1. It is unfathomable to me that the legislature would vote on such a significant law enforcement reform bill while no one from the public is paying attention, let along participating in this important debate. A “public listening session” was held on a Friday in July which did not allow for the traditional full, transparent and open dialogue. Folks are worried about their health, their jobs and whether their kids will be going back to school. The perception by many is that this legislation is being “slipped” through while the public is not engaged.

2. Section 41 includes the elimination of “qualified immunity” for police officers and exposes officers and municipalities to unquantifiable damages. I know you have heard from law enforcement professionals statewide that this provision would decimate our police forces through retirements, resignations and the inability to recruit, hire and retain qualified officers. Qualified immunity does not protect officers from reckless, negligent or criminal behaviors which, I believe is the goal of these reforms. This section of the bill should be removed in its entirely.

3. Keeping our law enforcement professionals and all our first responders healthy in both body and mind is critical.
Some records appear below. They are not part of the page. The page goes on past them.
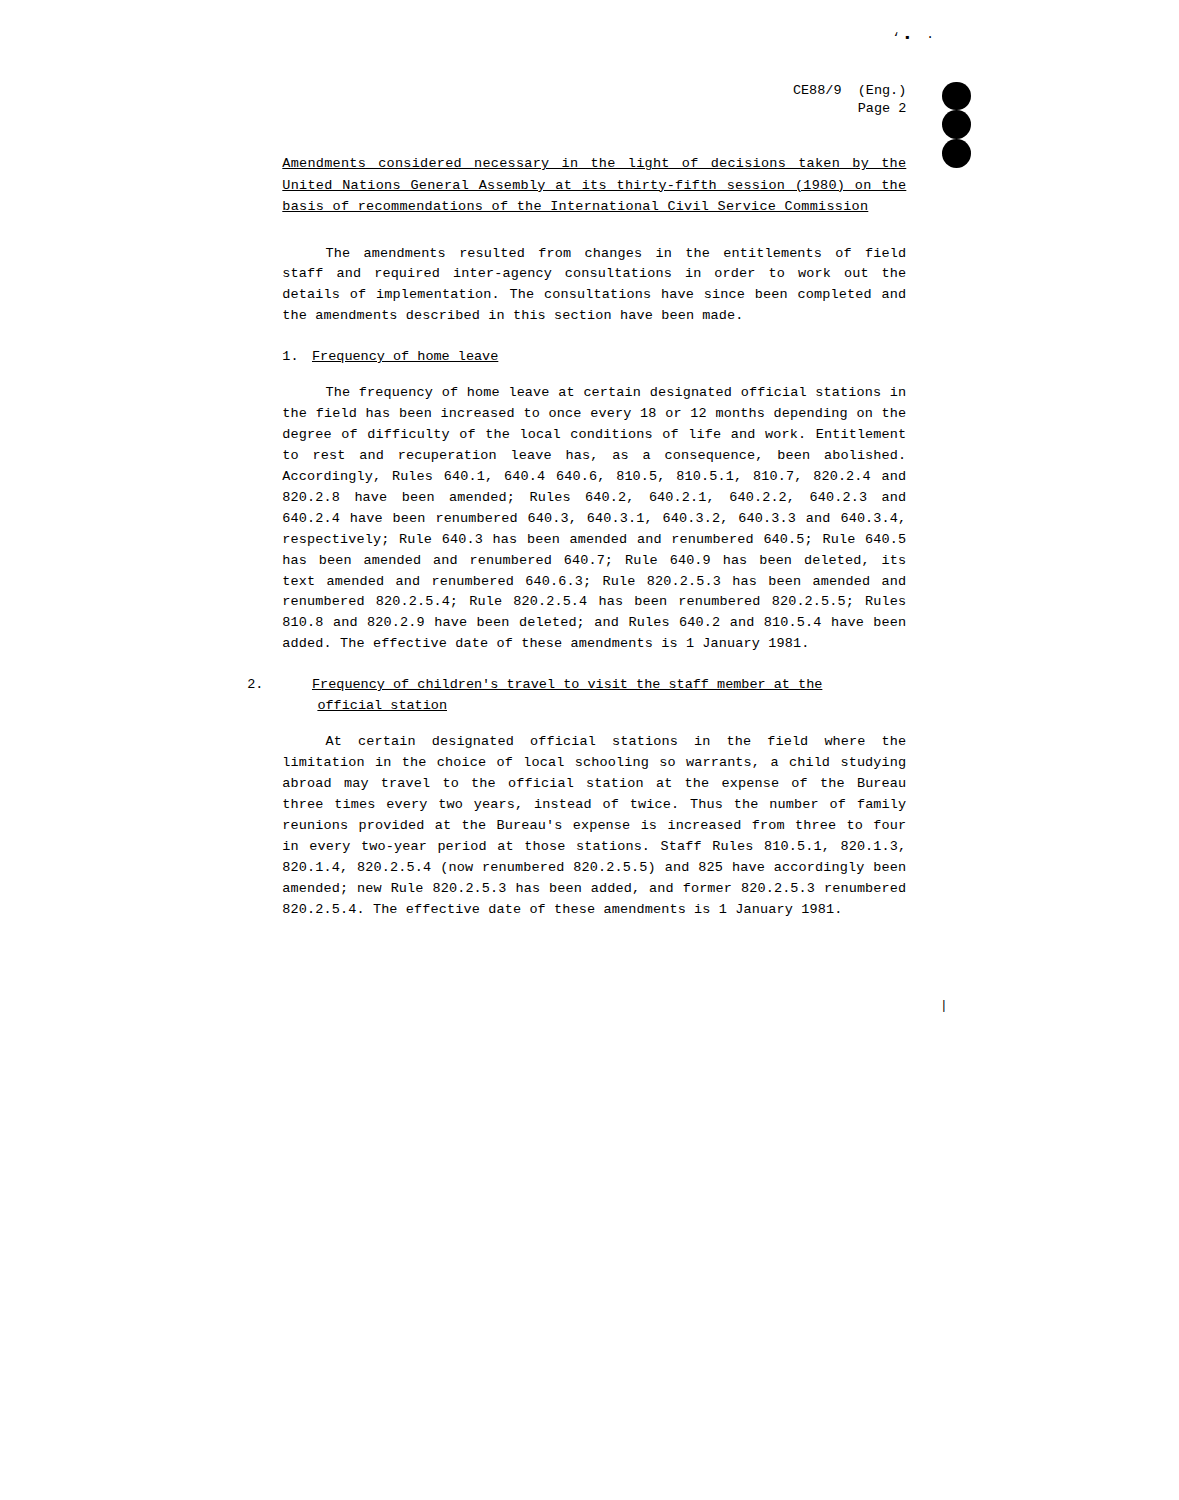‘▪ ·
CE88/9 (Eng.)
Page 2
Amendments considered necessary in the light of decisions taken by the United Nations General Assembly at its thirty-fifth session (1980) on the basis of recommendations of the International Civil Service Commission
The amendments resulted from changes in the entitlements of field staff and required inter-agency consultations in order to work out the details of implementation. The consultations have since been completed and the amendments described in this section have been made.
1. Frequency of home leave
The frequency of home leave at certain designated official stations in the field has been increased to once every 18 or 12 months depending on the degree of difficulty of the local conditions of life and work. Entitlement to rest and recuperation leave has, as a consequence, been abolished. Accordingly, Rules 640.1, 640.4 640.6, 810.5, 810.5.1, 810.7, 820.2.4 and 820.2.8 have been amended; Rules 640.2, 640.2.1, 640.2.2, 640.2.3 and 640.2.4 have been renumbered 640.3, 640.3.1, 640.3.2, 640.3.3 and 640.3.4, respectively; Rule 640.3 has been amended and renumbered 640.5; Rule 640.5 has been amended and renumbered 640.7; Rule 640.9 has been deleted, its text amended and renumbered 640.6.3; Rule 820.2.5.3 has been amended and renumbered 820.2.5.4; Rule 820.2.5.4 has been renumbered 820.2.5.5; Rules 810.8 and 820.2.9 have been deleted; and Rules 640.2 and 810.5.4 have been added. The effective date of these amendments is 1 January 1981.
2. Frequency of children's travel to visit the staff member at the official station
At certain designated official stations in the field where the limitation in the choice of local schooling so warrants, a child studying abroad may travel to the official station at the expense of the Bureau three times every two years, instead of twice. Thus the number of family reunions provided at the Bureau's expense is increased from three to four in every two-year period at those stations. Staff Rules 810.5.1, 820.1.3, 820.1.4, 820.2.5.4 (now renumbered 820.2.5.5) and 825 have accordingly been amended; new Rule 820.2.5.3 has been added, and former 820.2.5.3 renumbered 820.2.5.4. The effective date of these amendments is 1 January 1981.
∣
The provisions of this bill mandating mental health screenings (Section 16) every five years may have unintended consequences that have not been discussed to date. I support the mental health assessment referral “for good cause” section of this bill. The mental health assessment provisions of the bill should be removed and studied further by the Task Force to make sure all unintended consequences are fully understood.

4. The bill as proposed was to go into effect “upon passage”. This morning, a new version of the bill changed the effective date to 7/1/2021. If this legislation is time sensitive enough to be the subject of the Governor’s Special Session, changing the effective date gives the perception that the timing is political and not responsive to a critical and timely need. In light of this 11th hour information, the entire bill should be tabled and brought forward during the regular 2021 session when the public can be better engaged and more important due diligence can be provided.